▸ Exercise brief
In the entries below, swap "Satteldach" for "Flachdach" and write out all the text lines again with nothing else altered. Omit the pictures from your answer.

┌──

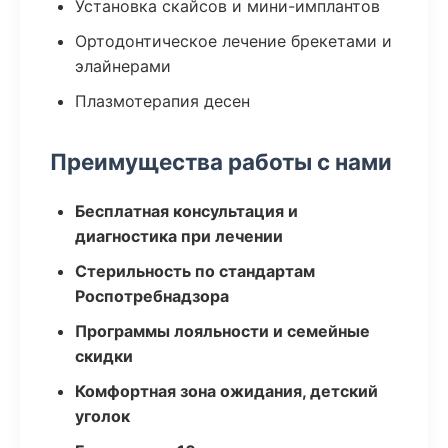
Установка скайсов и мини-имплантов
Ортодонтическое лечение брекетами и
элайнерами
Плазмотерапия десен
Преимущества работы с нами
Бесплатная консультация и
диагностика при лечении
Стерильность по стандартам
Роспотребнадзора
Программы лояльности и семейные
скидки
Комфортная зона ожидания, детский
уголок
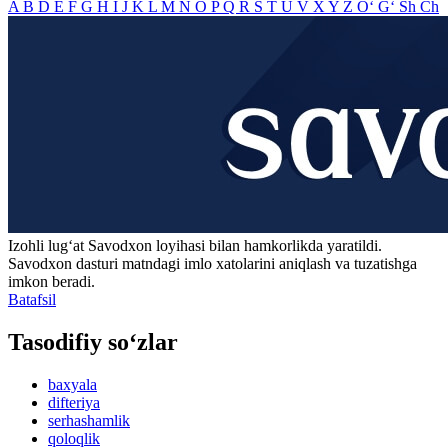
A
B
D
E
F
G
H
I
J
K
L
M
N
O
P
Q
R
S
T
U
V
X
Y
Z
O‘
G‘
Sh
Ch
Izohli lugʻat
Savodxon
loyihasi bilan hamkorlikda yaratildi.
Savodxon dasturi matndagi imlo xatolarini aniqlash va tuzatishga
imkon beradi.
Batafsil
Tasodifiy so‘zlar
baxyala
difteriya
serhashamlik
qoloqlik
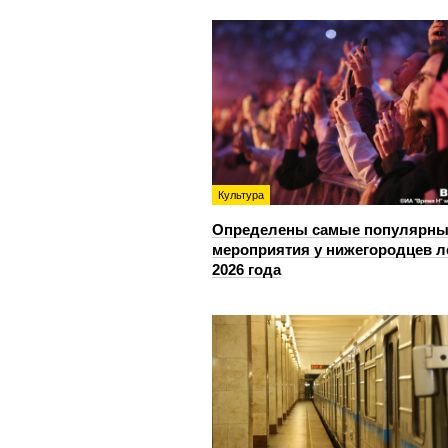
Культура
Определены самые популярны
мероприятия у нижегородцев л
2026 года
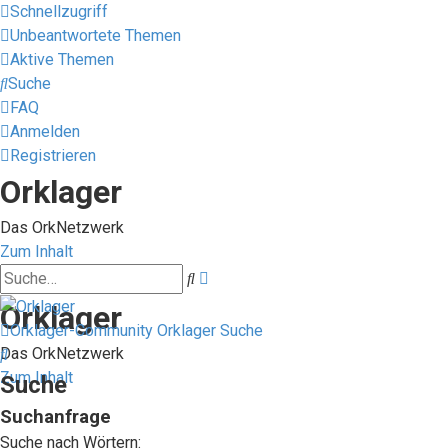
Schnellzugriff
Unbeantwortete Themen
Aktive Themen
Suche
FAQ
Anmelden
Registrieren
Orklager
Das OrkNetzwerk
Zum Inhalt
Erweiterte
Suche
Suche
Orklager
Orklager-Community
Orklager
Suche
Suche
Das OrkNetzwerk
Zum Inhalt
Suche
Suchanfrage
Suche nach Wörtern:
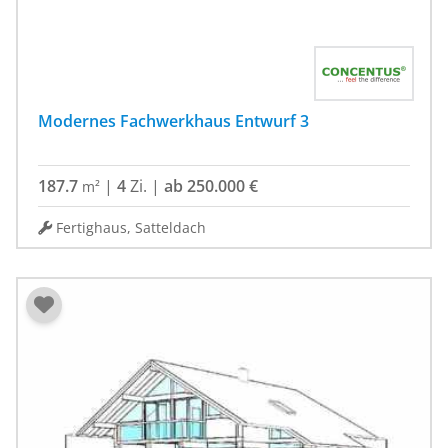
Modernes Fachwerkhaus Entwurf 3
187.7
|
4
Zi.
|
ab 250.000 €
m²
Fertighaus, Satteldach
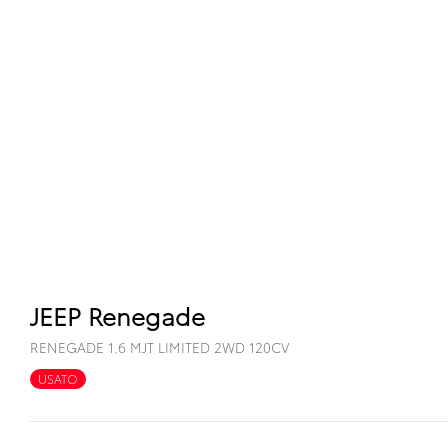
JEEP Renegade
RENEGADE 1.6 MJT LIMITED 2WD 120CV
USATO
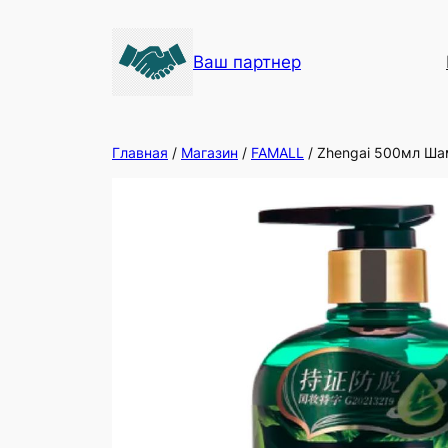
Ваш партнер
Главная
/
Магазин
/
FAMALL
/ Zhengai 500мл Ша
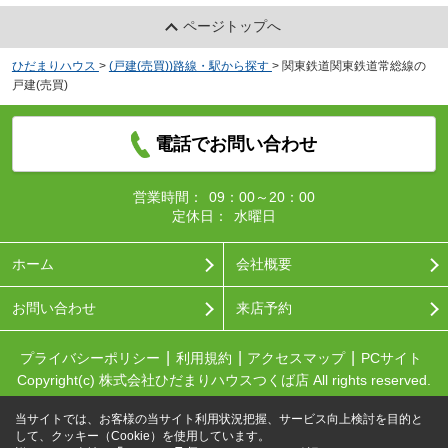
ページトップへ
ひだまりハウス
>
(戸建(売買))路線・駅から探す
>
関東鉄道関東鉄道常総線の
戸建(売買)
電話でお問い合わせ
営業時間：
09：00～20：00
定休日：
水曜日
ホーム
会社概要
お問い合わせ
来店予約
プライバシーポリシー
利用規約
アクセスマップ
PCサイト
Copyright(c) 株式会社ひだまりハウスつくば店 All rights reserved.
当サイトでは、お客様の当サイト利用状況把握、サービス向上検討を目的と
して、クッキー（Cookie）を使用しています。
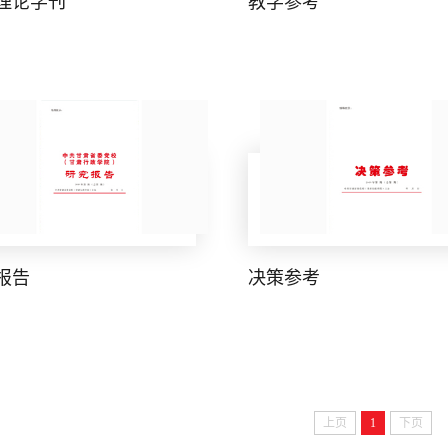
理论学刊
教学参考
报告
决策参考
上页
1
下页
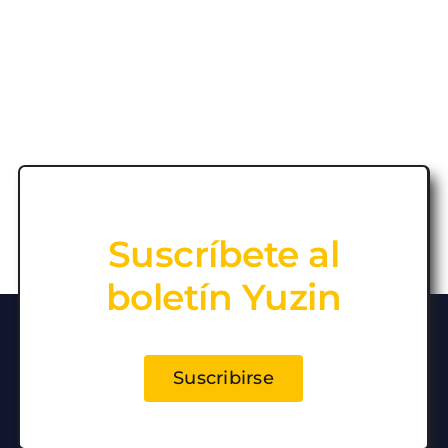
Suscríbete al
boletín Yuzin
Suscribirse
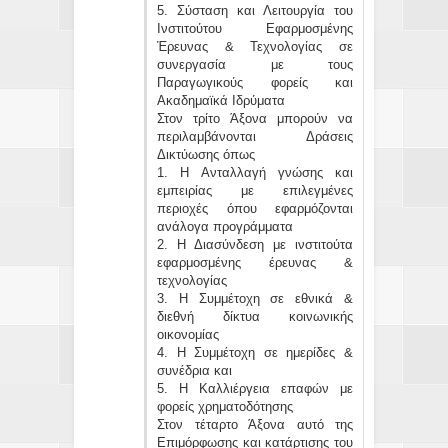
5. Σύσταση και Λειτουργία του
Ινστιτούτου Εφαρμοσμένης
Έρευνας & Τεχνολογίας σε
συνεργασία με τους
Παραγωγικούς φορείς και
Ακαδημαϊκά Ιδρύματα
Στον τρίτο Άξονα μπορούν να
περιλαμβάνονται Δράσεις
Δικτύωσης όπως
1. Η Ανταλλαγή γνώσης και
εμπειρίας με επιλεγμένες
περιοχές όπου εφαρμόζονται
ανάλογα προγράμματα
2. Η Διασύνδεση με ινστιτούτα
εφαρμοσμένης έρευνας &
τεχνολογίας
3. Η Συμμέτοχη σε εθνικά &
διεθνή δίκτυα κοινωνικής
οικονομίας
4. Η Συμμέτοχη σε ημερίδες &
συνέδρια και
5. Η Καλλιέργεια επαφών με
φορείς χρηματοδότησης
Στον τέταρτο Άξονα αυτό της
Επιμόρφωσης και κατάρτισης του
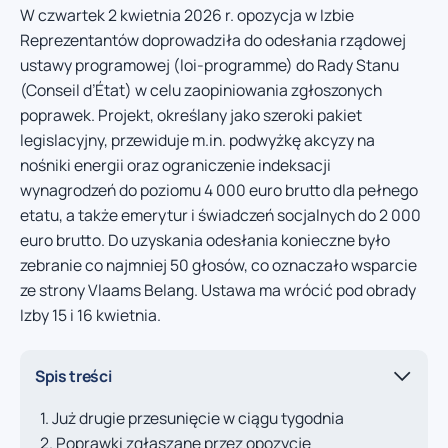
W czwartek 2 kwietnia 2026 r. opozycja w Izbie
Reprezentantów doprowadziła do odesłania rządowej
ustawy programowej (loi-programme) do Rady Stanu
(Conseil d’État) w celu zaopiniowania zgłoszonych
poprawek. Projekt, określany jako szeroki pakiet
legislacyjny, przewiduje m.in. podwyżkę akcyzy na
nośniki energii oraz ograniczenie indeksacji
wynagrodzeń do poziomu 4 000 euro brutto dla pełnego
etatu, a także emerytur i świadczeń socjalnych do 2 000
euro brutto. Do uzyskania odesłania konieczne było
zebranie co najmniej 50 głosów, co oznaczało wsparcie
ze strony Vlaams Belang. Ustawa ma wrócić pod obrady
Izby 15 i 16 kwietnia.
Spis treści
Już drugie przesunięcie w ciągu tygodnia
Poprawki zgłaszane przez opozycję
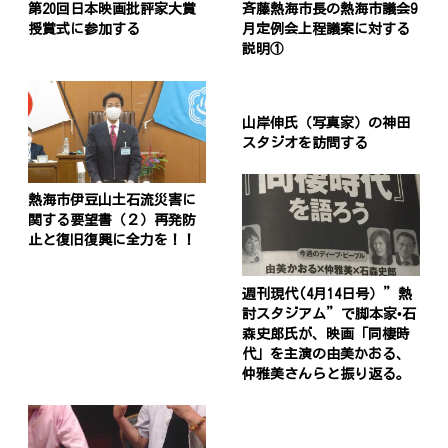
第20回日本映画批評家大賞
斉藤熱海市長の熱海市議会9
授賞式に参加する
月定例会上程議案に対する
説明①
山岸伸氏（写真家）の神田
スタジオを訪問する
熱海市伊豆山土石流災害に
関する要望書（２）再発防
止と復旧復興に全力を！！
週刊現代(4月14日号）”熱
討スタジアム”で脚本家•石
森史郎氏が、映画「同棲時
代」を主演の由美かおる、
仲雅美さんらと振り返る。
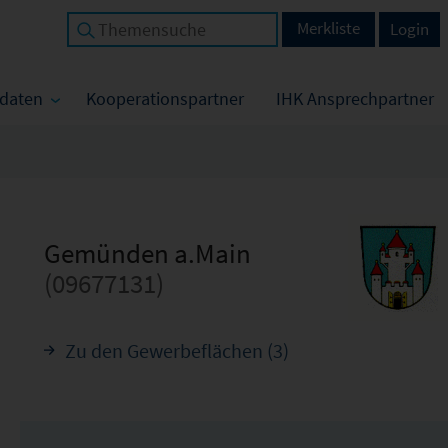
Merkliste
Login
tdaten
Kooperationspartner
IHK Ansprechpartner
Gemünden a.Main
(09677131)
Zu den Gewerbeflächen (3)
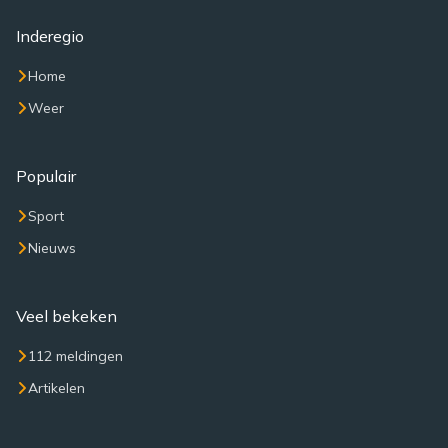
Inderegio
Home
Weer
Populair
Sport
Nieuws
Veel bekeken
112 meldingen
Artikelen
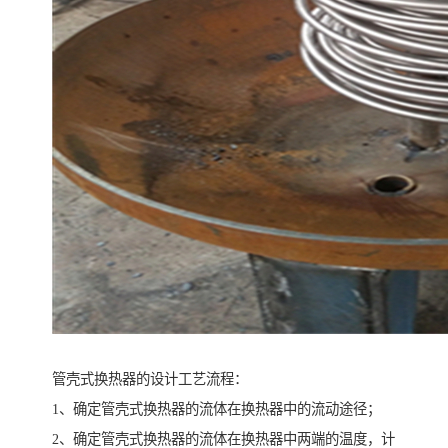
管壳式换热器的设计工艺流程：
1、确定管壳式换热器的流体在换热器中的流动途径；
2、确定管壳式换热器的流体在换热器中两端的温度，计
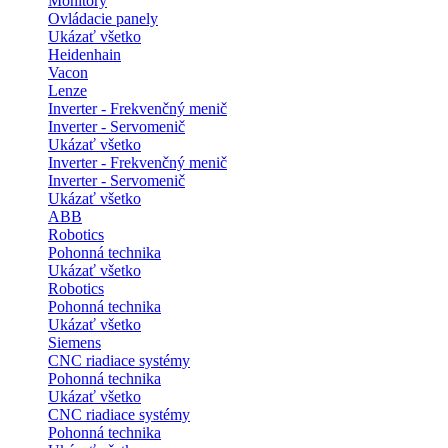
Monitory
Ovládacie panely
Ukázať všetko
Heidenhain
Vacon
Lenze
Inverter - Frekvenčný menič
Inverter - Servomenič
Ukázať všetko
Inverter - Frekvenčný menič
Inverter - Servomenič
Ukázať všetko
ABB
Robotics
Pohonná technika
Ukázať všetko
Robotics
Pohonná technika
Ukázať všetko
Siemens
CNC riadiace systémy
Pohonná technika
Ukázať všetko
CNC riadiace systémy
Pohonná technika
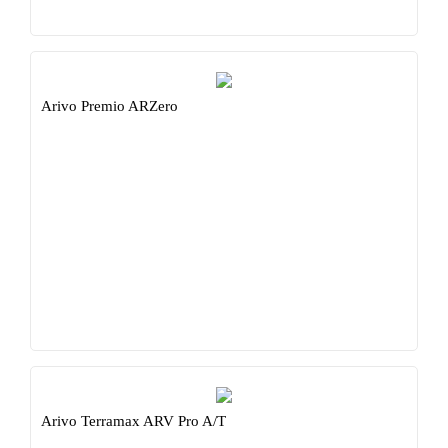
Arivo Premio ARZero
Arivo Terramax ARV Pro A/T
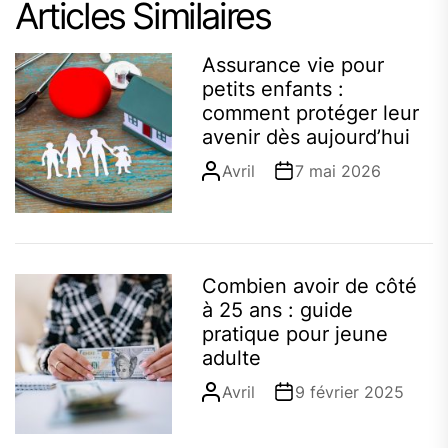
Articles Similaires
Assurance vie pour
petits enfants :
comment protéger leur
avenir dès aujourd’hui
Avril
7 mai 2026
Combien avoir de côté
à 25 ans : guide
pratique pour jeune
adulte
Avril
9 février 2025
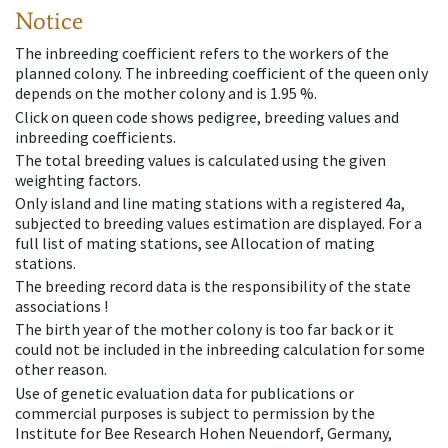
Notice
The inbreeding coefficient refers to the workers of the
planned colony. The inbreeding coefficient of the queen only
depends on the mother colony and is 1.95 %.
Click on queen code shows pedigree, breeding values and
inbreeding coefficients.
The total breeding values is calculated using the given
weighting factors.
Only island and line mating stations with a registered 4a,
subjected to breeding values estimation are displayed. For a
full list of mating stations, see Allocation of mating
stations.
The breeding record data is the responsibility of the state
associations !
The birth year of the mother colony is too far back or it
could not be included in the inbreeding calculation for some
other reason.
Use of genetic evaluation data for publications or
commercial purposes is subject to permission by the
Institute for Bee Research Hohen Neuendorf, Germany,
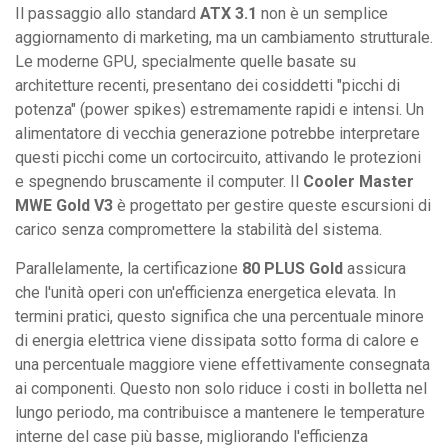
Il passaggio allo standard
ATX 3.1
non è un semplice
aggiornamento di marketing, ma un cambiamento strutturale.
Le moderne GPU, specialmente quelle basate su
architetture recenti, presentano dei cosiddetti "picchi di
potenza" (power spikes) estremamente rapidi e intensi. Un
alimentatore di vecchia generazione potrebbe interpretare
questi picchi come un cortocircuito, attivando le protezioni
e spegnendo bruscamente il computer. Il
Cooler Master
MWE Gold V3
è progettato per gestire queste escursioni di
carico senza compromettere la stabilità del sistema.
Parallelamente, la certificazione
80 PLUS Gold
assicura
che l'unità operi con un'efficienza energetica elevata. In
termini pratici, questo significa che una percentuale minore
di energia elettrica viene dissipata sotto forma di calore e
una percentuale maggiore viene effettivamente consegnata
ai componenti. Questo non solo riduce i costi in bolletta nel
lungo periodo, ma contribuisce a mantenere le temperature
interne del case più basse, migliorando l'efficienza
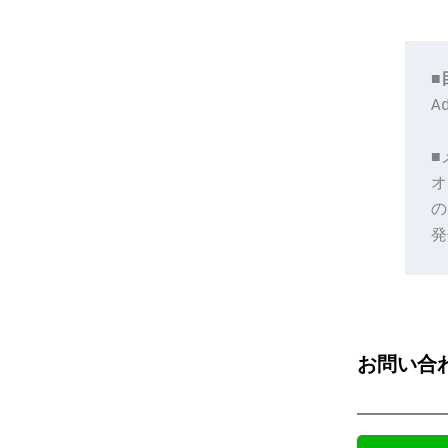
■
A
■
オ
の
発
お問い合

└──

▸ Response to the exercise
Установка скайсов и мини-имплантов
Ортодонтическое лечение брекетами и
элайнерами
Плазмотерапия десен
Преимущества работы с нами
Бесплатная консультация и
диагностика при лечении
Стерильность по стандартам
Роспотребнадзора
Программы лояльности и семейные
скидки
Комфортная зона ожидания, детский
уголок
A
B
D
E
F
G
H
I
J
K
L
M
N
O
P
Q
R
S
T
U
V
X
Y
Z
O‘
G‘
Sh
Ch
Izohli lugʻat
Savodxon
loyihasi bilan hamkorlikda yaratildi.
Savodxon dasturi matndagi imlo xatolarini aniqlash va tuzatishga
imkon beradi.
Batafsil
Tasodifiy so‘zlar
baxyala
difteriya
serhashamlik
qoloqlik
Культура
Определены самые популярны
мероприятия у нижегородцев л
2026 года
Schnellzugriff
Unbeantwortete Themen
Aktive Themen
Suche
FAQ
Anmelden
Registrieren
Orklager
Das OrkNetzwerk
Zum Inhalt
Erweiterte
Suche
Suche
Orklager
Orklager-Community
Orklager
Suche
Suche
Das OrkNetzwerk
Zum Inhalt
Suche
Suchanfrage
Suche nach Wörtern:
Modernes Fachwerkhaus Entwurf 3
187.7
|
4
Zi.
|
ab 250.000 €
m²
Fertighaus, Flachdach
JEEP Renegade
RENEGADE 1.6 MJT LIMITED 2WD 120CV
USATO
Ваш партнер
Главная
/
Магазин
/
FAMALL
/ Zhengai 500мл Ша
ページトップへ
ひだまりハウス
>
(戸建(売買))路線・駅から探す
>
関東鉄道関東鉄道常総線の
戸建(売買)
電話でお問い合わせ
営業時間：
09：00～20：00
定休日：
水曜日
ホーム
会社概要
お問い合わせ
来店予約
プライバシーポリシー
利用規約
アクセスマップ
PCサイト
Copyright(c) 株式会社ひだまりハウスつくば店 All rights reserved.
当サイトでは、お客様の当サイト利用状況把握、サービス向上検討を目的と
して、クッキー（Cookie）を使用しています。
理论学刊
教学参考
报告
决策参考
上页
1
下页
Suscríbete al
boletín Yuzin
Suscribirse
5. Σύσταση και Λειτουργία του
Ινστιτούτου Εφαρμοσμένης
Έρευνας & Τεχνολογίας σε
συνεργασία με τους
Παραγωγικούς φορείς και
Ακαδημαϊκά Ιδρύματα
Στον τρίτο Άξονα μπορούν να
περιλαμβάνονται Δράσεις
Δικτύωσης όπως
1. Η Ανταλλαγή γνώσης και
εμπειρίας με επιλεγμένες
περιοχές όπου εφαρμόζονται
ανάλογα προγράμματα
2. Η Διασύνδεση με ινστιτούτα
εφαρμοσμένης έρευνας &
τεχνολογίας
3. Η Συμμέτοχη σε εθνικά &
διεθνή δίκτυα κοινωνικής
οικονομίας
4. Η Συμμέτοχη σε ημερίδες &
συνέδρια και
5. Η Καλλιέργεια επαφών με
φορείς χρηματοδότησης
Στον τέταρτο Άξονα αυτό της
Επιμόρφωσης και κατάρτισης του
W czwartek 2 kwietnia 2026 r. opozycja w Izbie
Reprezentantów doprowadziła do odesłania rządowej
ustawy programowej (loi-programme) do Rady Stanu
(Conseil d’État) w celu zaopiniowania zgłoszonych
poprawek. Projekt, określany jako szeroki pakiet
legislacyjny, przewiduje m.in. podwyżkę akcyzy na
nośniki energii oraz ograniczenie indeksacji
wynagrodzeń do poziomu 4 000 euro brutto dla pełnego
etatu, a także emerytur i świadczeń socjalnych do 2 000
euro brutto. Do uzyskania odesłania konieczne było
zebranie co najmniej 50 głosów, co oznaczało wsparcie
ze strony Vlaams Belang. Ustawa ma wrócić pod obrady
Izby 15 i 16 kwietnia.
Spis treści
Już drugie przesunięcie w ciągu tygodnia
Poprawki zgłaszane przez opozycję
第20回日本映画批評家大賞
斉藤熱海市長の熱海市議会9
授賞式に参加する
月定例会上程議案に対する
説明①
山岸伸氏（写真家）の神田
スタジオを訪問する
熱海市伊豆山土石流災害に
関する要望書（２）再発防
止と復旧復興に全力を！！
週刊現代(4月14日号）”熱
討スタジアム”で脚本家•石
森史郎氏が、映画「同棲時
代」を主演の由美かおる、
仲雅美さんらと振り返る。
Merkliste
Login
tdaten
Kooperationspartner
IHK Ansprechpartner
Gemünden a.Main
(09677131)
Zu den Gewerbeflächen (3)
Inderegio
Home
Weer
Populair
Sport
Nieuws
Veel bekeken
112 meldingen
Artikelen
管壳式换热器的设计工艺流程：
1、确定管壳式换热器的流体在换热器中的流动途径；
2、确定管壳式换热器的流体在换热器中两端的温度，计
Monitory
Ovládacie panely
Ukázať všetko
Heidenhain
Vacon
Lenze
Inverter - Frekvenčný menič
Inverter - Servomenič
Ukázať všetko
Inverter - Frekvenčný menič
Inverter - Servomenič
Ukázať všetko
ABB
Robotics
Pohonná technika
Ukázať všetko
Robotics
Pohonná technika
Ukázať všetko
Siemens
CNC riadiace systémy
Pohonná technika
Ukázať všetko
CNC riadiace systémy
Pohonná technika
Arivo Premio ARZero
Arivo Terramax ARV Pro A/T
Articles Similaires
Assurance vie pour
petits enfants :
comment protéger leur
avenir dès aujourd’hui
Avril
7 mai 2026
Combien avoir de côté
à 25 ans : guide
pratique pour jeune
adulte
Avril
9 février 2025
Notice
The inbreeding coefficient refers to the workers of the
planned colony. The inbreeding coefficient of the queen only
depends on the mother colony and is 1.95 %.
Click on queen code shows pedigree, breeding values and
inbreeding coefficients.
The total breeding values is calculated using the given
weighting factors.
Only island and line mating stations with a registered 4a,
subjected to breeding values estimation are displayed. For a
full list of mating stations, see Allocation of mating
stations.
The breeding record data is the responsibility of the state
associations !
The birth year of the mother colony is too far back or it
could not be included in the inbreeding calculation for some
other reason.
Use of genetic evaluation data for publications or
commercial purposes is subject to permission by the
Institute for Bee Research Hohen Neuendorf, Germany,
Il passaggio allo standard
ATX 3.1
non è un semplice
aggiornamento di marketing, ma un cambiamento strutturale.
Le moderne GPU, specialmente quelle basate su
architetture recenti, presentano dei cosiddetti "picchi di
potenza" (power spikes) estremamente rapidi e intensi. Un
alimentatore di vecchia generazione potrebbe interpretare
questi picchi come un cortocircuito, attivando le protezioni
e spegnendo bruscamente il computer. Il
Cooler Master
MWE Gold V3
è progettato per gestire queste escursioni di
carico senza compromettere la stabilità del sistema.
Parallelamente, la certificazione
80 PLUS Gold
assicura
che l'unità operi con un'efficienza energetica elevata. In
termini pratici, questo significa che una percentuale minore
di energia elettrica viene dissipata sotto forma di calore e
una percentuale maggiore viene effettivamente consegnata
ai componenti. Questo non solo riduce i costi in bolletta nel
lungo periodo, ma contribuisce a mantenere le temperature
interne del case più basse, migliorando l'efficienza
■
A
■
オ
の
発
お問い合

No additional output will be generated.